Crystal 0.14.1 has been released!
The major feature is a built-in playground made by @bcardiff.
The new playground is an excellent way to try ideas, test code, understand its execution, and teach Crystal to others.
You start the playground like this:
$ crystal play Listening on http://localhost:8080
You then open your browser at http://localhost:8080/
and you will be presented with a screen like this:
You write code on the left pane, and after you stop typing it will compile and execute it.
Every expression’s value will be shown on the right pane, and if the program has output it is shown in a bottom pane you can show by clicking the icon below the right pane.
If an expression is executed multiple times, the right pane will show how many times it was executed, and clicking on that it will open a table with all values.
If you use a tuple as an expression, the table will show a column for each of this values. In this way you can quickly see the relationship between multiple values in every iteration.
The right pane reacts “live” to code execution. For example if you use sleep 1.second
inside
a loop you will see values appearing every second.

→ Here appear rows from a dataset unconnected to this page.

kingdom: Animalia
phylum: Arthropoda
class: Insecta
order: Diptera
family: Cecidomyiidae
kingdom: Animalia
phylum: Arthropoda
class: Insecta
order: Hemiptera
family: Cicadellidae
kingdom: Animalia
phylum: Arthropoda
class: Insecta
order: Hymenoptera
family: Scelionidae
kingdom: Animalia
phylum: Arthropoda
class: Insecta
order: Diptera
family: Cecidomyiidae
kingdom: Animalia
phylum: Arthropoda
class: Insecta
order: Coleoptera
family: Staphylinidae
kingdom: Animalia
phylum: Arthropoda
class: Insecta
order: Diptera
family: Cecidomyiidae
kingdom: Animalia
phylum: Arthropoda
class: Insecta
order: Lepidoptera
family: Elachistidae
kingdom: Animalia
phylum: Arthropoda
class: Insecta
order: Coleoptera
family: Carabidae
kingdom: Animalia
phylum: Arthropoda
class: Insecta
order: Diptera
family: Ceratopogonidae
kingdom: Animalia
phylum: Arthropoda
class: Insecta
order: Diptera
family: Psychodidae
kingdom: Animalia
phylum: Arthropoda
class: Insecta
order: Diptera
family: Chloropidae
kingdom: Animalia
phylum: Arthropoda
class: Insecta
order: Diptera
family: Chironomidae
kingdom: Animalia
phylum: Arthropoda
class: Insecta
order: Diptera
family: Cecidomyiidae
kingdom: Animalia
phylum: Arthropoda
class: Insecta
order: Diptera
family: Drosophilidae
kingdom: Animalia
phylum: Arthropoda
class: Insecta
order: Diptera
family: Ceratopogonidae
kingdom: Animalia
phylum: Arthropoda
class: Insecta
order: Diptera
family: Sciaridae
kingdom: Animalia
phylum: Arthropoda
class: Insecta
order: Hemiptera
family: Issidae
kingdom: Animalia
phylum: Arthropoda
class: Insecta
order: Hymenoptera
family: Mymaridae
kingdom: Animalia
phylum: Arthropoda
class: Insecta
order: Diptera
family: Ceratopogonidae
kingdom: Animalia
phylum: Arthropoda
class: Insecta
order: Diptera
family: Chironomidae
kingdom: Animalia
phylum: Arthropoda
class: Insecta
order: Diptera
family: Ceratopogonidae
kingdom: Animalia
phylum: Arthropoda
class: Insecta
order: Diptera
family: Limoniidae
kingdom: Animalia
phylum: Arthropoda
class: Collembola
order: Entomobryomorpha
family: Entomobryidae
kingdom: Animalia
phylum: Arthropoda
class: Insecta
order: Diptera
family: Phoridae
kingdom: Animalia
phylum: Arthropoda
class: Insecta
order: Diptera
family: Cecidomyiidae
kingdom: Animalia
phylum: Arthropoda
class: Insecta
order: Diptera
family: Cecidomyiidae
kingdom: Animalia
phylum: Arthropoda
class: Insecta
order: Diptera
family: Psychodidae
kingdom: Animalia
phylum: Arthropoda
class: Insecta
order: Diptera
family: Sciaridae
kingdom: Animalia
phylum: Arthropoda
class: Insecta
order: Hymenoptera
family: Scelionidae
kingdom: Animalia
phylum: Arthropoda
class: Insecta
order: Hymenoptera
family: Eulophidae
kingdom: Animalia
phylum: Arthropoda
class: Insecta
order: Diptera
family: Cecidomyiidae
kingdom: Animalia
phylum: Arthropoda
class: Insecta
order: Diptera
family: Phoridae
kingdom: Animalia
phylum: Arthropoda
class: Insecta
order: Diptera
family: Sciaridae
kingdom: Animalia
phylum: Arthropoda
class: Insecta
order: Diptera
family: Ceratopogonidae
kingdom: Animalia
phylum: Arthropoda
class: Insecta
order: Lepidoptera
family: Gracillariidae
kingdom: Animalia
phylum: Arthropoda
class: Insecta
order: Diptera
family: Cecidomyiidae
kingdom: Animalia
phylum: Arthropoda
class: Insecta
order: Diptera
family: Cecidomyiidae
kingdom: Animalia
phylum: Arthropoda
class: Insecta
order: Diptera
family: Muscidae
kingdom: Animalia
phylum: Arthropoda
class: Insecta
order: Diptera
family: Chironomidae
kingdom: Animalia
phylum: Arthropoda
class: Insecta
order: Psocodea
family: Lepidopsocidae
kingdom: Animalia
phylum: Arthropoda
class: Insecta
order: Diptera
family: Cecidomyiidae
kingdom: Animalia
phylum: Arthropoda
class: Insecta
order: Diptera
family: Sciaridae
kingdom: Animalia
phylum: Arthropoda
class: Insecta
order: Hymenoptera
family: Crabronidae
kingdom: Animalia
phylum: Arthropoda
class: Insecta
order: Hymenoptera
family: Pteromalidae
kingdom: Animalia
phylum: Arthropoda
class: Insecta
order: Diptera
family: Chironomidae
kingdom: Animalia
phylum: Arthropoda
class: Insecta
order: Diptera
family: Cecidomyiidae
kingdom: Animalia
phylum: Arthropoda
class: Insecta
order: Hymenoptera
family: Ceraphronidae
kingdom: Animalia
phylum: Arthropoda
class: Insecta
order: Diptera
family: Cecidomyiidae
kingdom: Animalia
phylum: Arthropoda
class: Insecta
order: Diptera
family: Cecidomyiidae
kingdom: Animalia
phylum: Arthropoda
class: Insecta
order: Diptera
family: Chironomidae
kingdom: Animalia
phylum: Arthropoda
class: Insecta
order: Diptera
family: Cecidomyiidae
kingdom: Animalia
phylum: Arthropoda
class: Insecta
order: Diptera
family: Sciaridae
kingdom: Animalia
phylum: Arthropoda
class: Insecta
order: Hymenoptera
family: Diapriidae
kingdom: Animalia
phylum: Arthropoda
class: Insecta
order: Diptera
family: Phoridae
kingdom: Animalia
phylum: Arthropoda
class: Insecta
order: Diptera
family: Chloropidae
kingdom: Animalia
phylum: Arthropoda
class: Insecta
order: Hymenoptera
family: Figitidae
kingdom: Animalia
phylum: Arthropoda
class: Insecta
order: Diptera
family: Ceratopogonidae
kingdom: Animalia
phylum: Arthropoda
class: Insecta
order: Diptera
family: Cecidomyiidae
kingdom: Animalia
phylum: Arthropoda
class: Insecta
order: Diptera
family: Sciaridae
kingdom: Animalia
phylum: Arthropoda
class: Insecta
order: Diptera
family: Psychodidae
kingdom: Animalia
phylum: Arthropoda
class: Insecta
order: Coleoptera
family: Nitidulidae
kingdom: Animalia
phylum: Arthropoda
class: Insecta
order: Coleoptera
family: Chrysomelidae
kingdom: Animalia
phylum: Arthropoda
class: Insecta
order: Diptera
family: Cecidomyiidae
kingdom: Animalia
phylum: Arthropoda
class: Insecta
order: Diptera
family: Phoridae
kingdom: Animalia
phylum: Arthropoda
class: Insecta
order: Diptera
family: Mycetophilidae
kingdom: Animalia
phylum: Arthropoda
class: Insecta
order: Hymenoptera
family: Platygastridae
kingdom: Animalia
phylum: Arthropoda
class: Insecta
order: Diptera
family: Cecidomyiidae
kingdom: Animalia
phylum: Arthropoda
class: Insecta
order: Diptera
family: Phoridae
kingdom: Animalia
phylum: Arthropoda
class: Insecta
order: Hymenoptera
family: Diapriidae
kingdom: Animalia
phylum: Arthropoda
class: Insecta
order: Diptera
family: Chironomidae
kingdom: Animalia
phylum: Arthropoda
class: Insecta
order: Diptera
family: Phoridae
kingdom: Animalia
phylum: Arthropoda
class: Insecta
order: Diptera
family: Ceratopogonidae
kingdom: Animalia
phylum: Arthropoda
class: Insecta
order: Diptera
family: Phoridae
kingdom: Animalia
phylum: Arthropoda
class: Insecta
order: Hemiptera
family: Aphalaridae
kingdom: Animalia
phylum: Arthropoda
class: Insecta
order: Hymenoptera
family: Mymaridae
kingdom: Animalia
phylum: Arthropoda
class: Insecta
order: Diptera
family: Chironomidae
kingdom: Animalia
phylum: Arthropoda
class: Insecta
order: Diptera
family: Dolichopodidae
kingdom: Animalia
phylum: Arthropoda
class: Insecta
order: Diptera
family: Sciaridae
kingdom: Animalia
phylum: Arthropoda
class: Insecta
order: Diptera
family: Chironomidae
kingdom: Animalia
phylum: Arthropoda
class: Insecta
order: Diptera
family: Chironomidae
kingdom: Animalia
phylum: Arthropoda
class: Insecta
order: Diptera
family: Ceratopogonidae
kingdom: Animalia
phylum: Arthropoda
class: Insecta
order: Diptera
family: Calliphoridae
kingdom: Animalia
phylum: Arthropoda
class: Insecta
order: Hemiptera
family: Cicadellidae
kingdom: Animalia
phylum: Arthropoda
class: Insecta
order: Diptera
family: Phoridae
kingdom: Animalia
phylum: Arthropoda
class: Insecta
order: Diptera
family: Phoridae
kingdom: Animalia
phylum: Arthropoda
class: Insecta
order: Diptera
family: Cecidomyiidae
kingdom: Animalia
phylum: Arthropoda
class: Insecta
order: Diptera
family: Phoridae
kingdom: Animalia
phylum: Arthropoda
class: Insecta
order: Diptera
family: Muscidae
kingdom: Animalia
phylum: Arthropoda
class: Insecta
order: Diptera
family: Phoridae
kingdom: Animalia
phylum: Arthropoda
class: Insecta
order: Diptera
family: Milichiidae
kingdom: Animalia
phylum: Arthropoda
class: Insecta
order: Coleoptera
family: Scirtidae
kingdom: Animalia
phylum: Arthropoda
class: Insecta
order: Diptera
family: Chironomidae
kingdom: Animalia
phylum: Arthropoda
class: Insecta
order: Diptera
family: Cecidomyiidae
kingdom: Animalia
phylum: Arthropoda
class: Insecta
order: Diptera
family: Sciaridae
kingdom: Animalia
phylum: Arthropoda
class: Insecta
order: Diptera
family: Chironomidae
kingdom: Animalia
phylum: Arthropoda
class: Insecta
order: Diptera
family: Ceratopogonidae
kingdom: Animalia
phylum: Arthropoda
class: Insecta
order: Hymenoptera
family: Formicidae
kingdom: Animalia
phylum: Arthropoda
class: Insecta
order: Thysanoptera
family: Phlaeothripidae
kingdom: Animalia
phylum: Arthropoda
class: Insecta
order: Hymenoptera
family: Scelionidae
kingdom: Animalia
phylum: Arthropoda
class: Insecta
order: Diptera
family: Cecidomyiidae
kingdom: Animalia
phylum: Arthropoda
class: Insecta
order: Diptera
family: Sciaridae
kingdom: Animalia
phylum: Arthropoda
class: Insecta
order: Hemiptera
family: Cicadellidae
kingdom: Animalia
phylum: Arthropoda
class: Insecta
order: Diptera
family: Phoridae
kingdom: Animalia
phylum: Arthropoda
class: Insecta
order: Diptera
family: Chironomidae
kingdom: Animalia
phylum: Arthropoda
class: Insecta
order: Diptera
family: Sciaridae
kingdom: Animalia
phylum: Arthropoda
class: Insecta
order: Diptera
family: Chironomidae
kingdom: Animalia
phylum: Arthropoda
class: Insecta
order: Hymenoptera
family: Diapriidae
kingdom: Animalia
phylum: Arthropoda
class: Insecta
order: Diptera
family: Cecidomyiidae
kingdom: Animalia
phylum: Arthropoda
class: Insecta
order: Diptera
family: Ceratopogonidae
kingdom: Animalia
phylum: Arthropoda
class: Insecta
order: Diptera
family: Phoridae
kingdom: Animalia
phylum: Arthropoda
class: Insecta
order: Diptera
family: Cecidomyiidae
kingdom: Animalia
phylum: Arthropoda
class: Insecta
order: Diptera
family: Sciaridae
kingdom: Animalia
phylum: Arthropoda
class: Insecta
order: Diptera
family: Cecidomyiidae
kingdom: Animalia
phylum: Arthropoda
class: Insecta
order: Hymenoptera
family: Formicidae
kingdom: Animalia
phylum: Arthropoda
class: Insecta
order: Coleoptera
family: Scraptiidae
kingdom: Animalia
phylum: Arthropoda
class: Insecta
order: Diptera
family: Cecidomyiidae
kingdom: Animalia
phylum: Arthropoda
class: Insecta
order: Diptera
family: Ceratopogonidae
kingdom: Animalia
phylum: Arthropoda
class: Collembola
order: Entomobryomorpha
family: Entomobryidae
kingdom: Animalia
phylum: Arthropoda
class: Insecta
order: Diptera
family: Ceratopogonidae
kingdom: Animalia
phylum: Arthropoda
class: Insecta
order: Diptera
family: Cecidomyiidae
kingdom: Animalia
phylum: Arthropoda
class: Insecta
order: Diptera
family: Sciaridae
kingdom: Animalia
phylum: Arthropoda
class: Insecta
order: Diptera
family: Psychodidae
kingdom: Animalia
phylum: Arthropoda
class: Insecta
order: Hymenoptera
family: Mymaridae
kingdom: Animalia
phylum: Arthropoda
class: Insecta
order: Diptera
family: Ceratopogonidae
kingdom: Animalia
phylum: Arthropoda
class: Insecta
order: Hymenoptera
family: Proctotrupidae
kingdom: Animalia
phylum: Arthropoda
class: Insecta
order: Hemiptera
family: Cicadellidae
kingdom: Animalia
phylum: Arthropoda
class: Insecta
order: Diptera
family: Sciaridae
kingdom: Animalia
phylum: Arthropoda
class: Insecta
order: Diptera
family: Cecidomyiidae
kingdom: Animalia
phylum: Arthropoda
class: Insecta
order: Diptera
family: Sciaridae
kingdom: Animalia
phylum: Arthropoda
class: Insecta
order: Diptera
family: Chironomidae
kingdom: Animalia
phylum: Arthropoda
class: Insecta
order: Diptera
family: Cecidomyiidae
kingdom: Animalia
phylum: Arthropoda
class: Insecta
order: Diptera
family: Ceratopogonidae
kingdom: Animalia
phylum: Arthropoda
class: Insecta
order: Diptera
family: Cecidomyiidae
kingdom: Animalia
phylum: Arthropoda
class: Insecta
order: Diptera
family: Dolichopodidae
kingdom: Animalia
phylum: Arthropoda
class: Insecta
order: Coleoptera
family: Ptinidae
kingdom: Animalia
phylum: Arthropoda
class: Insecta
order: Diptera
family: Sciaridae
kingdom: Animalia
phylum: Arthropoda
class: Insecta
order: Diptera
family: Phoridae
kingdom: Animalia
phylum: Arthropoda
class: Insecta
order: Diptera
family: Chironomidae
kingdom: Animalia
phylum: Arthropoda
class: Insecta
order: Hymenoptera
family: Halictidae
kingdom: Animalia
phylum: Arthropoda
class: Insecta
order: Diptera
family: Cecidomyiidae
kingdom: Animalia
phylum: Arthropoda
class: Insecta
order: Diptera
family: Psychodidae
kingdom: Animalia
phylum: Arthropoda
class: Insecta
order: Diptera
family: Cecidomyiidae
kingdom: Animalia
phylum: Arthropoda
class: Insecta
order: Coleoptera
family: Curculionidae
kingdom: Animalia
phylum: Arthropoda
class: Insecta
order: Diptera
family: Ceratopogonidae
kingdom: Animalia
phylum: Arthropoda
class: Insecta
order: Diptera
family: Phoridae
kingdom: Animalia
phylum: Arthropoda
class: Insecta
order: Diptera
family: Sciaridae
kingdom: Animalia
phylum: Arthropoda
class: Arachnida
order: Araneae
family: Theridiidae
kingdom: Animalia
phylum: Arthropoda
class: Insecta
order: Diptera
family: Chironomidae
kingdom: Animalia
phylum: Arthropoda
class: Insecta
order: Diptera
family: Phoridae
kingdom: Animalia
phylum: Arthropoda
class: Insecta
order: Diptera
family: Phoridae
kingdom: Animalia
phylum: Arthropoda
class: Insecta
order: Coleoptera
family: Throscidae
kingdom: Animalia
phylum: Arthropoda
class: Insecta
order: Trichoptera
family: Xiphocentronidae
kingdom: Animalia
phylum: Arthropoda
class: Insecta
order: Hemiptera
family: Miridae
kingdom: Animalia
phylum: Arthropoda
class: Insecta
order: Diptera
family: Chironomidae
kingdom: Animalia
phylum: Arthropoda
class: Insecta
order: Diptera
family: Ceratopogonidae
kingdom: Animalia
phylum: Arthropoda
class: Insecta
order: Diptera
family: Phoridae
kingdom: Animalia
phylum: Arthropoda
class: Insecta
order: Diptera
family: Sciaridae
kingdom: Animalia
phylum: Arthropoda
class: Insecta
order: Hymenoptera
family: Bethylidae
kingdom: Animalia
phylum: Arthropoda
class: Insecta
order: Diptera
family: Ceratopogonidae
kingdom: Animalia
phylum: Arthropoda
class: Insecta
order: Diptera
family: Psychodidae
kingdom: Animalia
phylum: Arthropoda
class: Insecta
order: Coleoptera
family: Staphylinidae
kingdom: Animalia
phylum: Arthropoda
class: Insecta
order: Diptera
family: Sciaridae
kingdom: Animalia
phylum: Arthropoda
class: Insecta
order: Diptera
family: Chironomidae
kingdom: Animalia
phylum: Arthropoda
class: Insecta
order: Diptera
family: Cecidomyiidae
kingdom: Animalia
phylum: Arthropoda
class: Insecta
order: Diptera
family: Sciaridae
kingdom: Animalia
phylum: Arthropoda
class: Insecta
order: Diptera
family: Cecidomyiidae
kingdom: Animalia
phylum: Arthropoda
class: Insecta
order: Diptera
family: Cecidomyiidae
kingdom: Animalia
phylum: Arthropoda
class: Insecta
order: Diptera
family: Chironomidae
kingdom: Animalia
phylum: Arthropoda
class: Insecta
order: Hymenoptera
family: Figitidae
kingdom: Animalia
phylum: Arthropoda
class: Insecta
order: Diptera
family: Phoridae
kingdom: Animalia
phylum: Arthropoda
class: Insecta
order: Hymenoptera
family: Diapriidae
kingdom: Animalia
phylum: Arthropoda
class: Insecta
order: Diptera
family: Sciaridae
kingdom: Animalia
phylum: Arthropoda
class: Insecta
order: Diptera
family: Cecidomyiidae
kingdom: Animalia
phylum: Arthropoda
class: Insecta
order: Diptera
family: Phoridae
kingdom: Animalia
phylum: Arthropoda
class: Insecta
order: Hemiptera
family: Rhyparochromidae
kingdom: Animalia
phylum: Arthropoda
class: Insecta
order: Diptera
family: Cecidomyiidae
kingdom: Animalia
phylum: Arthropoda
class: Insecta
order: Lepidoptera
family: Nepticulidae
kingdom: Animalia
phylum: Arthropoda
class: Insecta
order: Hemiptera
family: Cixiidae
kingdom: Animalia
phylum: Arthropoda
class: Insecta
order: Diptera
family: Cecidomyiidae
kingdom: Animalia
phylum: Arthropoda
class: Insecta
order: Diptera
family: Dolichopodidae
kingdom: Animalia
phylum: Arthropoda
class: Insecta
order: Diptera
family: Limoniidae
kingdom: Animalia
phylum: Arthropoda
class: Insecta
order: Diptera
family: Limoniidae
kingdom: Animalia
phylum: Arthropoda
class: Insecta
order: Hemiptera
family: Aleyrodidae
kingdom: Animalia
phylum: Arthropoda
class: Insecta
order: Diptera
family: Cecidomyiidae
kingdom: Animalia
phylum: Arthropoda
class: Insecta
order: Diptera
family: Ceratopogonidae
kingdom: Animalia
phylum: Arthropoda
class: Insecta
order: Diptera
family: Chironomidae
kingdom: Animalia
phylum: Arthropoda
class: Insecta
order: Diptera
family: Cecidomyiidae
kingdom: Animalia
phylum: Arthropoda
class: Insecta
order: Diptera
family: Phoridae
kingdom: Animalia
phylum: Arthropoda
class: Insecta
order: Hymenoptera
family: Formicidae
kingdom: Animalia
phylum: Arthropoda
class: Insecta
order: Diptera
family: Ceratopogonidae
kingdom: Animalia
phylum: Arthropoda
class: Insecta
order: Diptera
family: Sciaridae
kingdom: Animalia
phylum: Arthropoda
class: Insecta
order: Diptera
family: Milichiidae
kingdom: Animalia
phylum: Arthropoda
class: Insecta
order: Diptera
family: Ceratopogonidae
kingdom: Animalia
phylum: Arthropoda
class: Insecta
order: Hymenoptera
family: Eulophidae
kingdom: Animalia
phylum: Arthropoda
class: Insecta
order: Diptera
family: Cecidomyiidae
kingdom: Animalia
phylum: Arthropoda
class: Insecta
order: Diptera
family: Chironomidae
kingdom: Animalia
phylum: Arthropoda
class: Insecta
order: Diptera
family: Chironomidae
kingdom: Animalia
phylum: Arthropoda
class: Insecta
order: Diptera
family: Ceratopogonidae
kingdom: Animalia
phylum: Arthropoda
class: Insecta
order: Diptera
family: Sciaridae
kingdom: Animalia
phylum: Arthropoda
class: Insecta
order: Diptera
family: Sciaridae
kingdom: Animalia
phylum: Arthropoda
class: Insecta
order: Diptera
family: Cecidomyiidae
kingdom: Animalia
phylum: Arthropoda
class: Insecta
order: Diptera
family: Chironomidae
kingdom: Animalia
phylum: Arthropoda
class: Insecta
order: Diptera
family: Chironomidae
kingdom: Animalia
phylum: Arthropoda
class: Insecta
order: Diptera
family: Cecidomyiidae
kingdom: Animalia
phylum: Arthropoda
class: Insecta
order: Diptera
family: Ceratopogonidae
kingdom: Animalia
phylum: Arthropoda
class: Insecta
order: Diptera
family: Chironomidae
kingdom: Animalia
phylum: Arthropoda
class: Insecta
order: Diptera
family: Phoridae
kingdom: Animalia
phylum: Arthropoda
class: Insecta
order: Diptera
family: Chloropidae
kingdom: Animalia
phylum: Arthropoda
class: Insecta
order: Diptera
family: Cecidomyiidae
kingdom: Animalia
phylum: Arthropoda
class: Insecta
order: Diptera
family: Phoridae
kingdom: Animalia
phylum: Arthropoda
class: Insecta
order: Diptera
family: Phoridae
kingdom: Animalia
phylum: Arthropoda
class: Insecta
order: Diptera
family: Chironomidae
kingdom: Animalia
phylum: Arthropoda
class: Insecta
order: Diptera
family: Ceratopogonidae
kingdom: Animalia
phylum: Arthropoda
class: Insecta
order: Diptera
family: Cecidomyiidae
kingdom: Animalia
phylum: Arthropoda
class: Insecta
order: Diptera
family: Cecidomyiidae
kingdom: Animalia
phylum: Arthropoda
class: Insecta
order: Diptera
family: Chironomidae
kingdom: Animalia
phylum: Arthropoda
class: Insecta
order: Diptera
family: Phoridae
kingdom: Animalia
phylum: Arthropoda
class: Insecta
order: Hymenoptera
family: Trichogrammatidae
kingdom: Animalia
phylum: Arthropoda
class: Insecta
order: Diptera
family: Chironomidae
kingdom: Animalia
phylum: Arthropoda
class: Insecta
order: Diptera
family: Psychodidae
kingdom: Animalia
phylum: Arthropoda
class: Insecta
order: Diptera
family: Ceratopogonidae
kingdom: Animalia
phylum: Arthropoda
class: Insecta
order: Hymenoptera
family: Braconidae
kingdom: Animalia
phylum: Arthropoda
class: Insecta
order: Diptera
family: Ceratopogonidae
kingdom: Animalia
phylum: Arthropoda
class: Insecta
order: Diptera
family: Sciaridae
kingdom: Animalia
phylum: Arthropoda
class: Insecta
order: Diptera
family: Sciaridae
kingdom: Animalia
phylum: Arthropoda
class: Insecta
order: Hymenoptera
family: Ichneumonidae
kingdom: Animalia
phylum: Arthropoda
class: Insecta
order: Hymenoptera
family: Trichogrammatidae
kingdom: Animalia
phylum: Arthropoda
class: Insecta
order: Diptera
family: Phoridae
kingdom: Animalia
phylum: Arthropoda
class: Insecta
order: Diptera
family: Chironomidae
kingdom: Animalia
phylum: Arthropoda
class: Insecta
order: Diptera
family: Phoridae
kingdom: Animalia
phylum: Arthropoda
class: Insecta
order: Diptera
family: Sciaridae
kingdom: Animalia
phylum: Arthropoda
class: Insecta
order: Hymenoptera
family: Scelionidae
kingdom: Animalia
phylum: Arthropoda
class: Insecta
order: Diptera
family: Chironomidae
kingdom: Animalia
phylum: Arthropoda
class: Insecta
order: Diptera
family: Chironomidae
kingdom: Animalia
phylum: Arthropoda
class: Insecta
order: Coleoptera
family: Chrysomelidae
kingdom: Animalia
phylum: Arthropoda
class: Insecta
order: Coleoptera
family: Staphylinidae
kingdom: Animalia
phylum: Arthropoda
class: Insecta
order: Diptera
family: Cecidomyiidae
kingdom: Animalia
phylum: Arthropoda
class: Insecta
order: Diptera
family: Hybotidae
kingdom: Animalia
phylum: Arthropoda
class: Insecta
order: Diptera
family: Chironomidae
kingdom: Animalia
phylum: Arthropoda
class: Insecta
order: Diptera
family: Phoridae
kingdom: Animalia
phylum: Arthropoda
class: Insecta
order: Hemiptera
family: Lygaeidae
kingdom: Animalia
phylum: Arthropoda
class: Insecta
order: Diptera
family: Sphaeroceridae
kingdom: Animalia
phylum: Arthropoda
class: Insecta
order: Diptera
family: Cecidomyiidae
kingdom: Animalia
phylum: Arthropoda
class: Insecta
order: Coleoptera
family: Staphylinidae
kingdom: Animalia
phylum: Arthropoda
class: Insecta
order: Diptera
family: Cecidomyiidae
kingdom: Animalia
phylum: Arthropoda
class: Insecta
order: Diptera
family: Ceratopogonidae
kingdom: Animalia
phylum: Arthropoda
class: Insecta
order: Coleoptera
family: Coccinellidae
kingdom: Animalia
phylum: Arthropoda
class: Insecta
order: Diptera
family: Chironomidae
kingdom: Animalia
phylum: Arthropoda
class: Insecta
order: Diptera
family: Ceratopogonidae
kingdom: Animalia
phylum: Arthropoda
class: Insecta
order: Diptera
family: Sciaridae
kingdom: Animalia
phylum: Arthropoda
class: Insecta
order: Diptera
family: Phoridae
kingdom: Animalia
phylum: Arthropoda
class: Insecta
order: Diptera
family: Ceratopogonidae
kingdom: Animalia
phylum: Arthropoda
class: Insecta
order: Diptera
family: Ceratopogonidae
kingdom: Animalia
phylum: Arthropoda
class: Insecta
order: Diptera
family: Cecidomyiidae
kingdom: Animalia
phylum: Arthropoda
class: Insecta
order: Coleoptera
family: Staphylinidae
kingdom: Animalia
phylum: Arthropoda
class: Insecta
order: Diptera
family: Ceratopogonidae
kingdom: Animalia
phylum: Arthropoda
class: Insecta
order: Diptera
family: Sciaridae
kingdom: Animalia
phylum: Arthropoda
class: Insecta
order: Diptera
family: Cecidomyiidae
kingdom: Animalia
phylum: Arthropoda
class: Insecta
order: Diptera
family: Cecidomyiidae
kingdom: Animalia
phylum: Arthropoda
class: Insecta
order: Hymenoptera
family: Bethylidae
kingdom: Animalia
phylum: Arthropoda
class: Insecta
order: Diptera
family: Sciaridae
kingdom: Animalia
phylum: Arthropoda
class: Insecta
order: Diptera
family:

The playground has access to the whole standard library, so you can use things like http clients
and servers in it. You can also require
files that are provided by shards
you mention in
your shards.yml
file, so you can play with that code too.
You can find more examples and use cases in the About section at the top right corner. You can also adjust a couple of settings, like whether to automatically compile code or not, and easily share it as a gist.
When you execute crystal play
an http server is started. When you use the playground,
it connects to that http server via a websocket, and code you type is sent through it.
You can see what the server does with your code if you start the playground with crystal play --verbose
.
For example, if you type this code:
The console will show this output:
I, [2016-03-21 14:55:17 -0300 #2379] INFO -- : /client WebSocket connected as session=1 I, [2016-03-21 14:55:17 -0300 #2379] INFO -- : Request to run code (session=1, tag=1). a = 1 b = a + 2 I, [2016-03-21 14:55:17 -0300 #2379] INFO -- : Code instrumentation (session=1, tag=1). a = $p.i(1, 1) b = $p.i(a + 2, 2) I, [2016-03-21 14:55:17 -0300 #2379] INFO -- : Instrumented code compilation started ... I, [2016-03-21 14:55:18 -0300 #2379] INFO -- : Code execution started (session=1, tag=1, ... I, [2016-03-21 14:55:18 -0300 #2379] INFO -- : /agent/1/1 WebSocket connected (session=1, ... I, [2016-03-21 14:55:18 -0300 #2379] INFO -- : Code execution ended (session=1, tag=1, ...
Some lines in your code are transformed to doing $p.i(...)
. $p
is initialized
to a class that will send that data over the websocket, together with line number
information, and will finally appear on the right pane.
Thanks to the fact the the compiler is written in Crystal and it provides APIs to transform AST nodes, and the standard library provides http server and websockets implementation, the resulting playground implementation is about 600 lines of Crystal code. The other half is made with javascript and HTML.